### YOUR GOAL:
Scan the data below for the string "кошек". Copy every line where it appears.

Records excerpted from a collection
====

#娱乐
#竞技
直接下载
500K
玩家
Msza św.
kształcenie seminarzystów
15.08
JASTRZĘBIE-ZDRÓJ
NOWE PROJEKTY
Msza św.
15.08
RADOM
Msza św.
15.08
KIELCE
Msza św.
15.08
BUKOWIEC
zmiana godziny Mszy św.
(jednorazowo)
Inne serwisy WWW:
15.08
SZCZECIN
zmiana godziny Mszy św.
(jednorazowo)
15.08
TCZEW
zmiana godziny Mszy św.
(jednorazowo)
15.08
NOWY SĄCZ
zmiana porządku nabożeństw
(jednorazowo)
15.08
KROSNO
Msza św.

====

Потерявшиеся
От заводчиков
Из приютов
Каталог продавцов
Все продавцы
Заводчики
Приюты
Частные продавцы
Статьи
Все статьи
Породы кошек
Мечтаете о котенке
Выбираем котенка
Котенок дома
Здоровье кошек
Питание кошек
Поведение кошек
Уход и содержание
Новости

====

### ANSWER BELOW:
Породы кошек
Здоровье кошек
Питание кошек
Поведение кошек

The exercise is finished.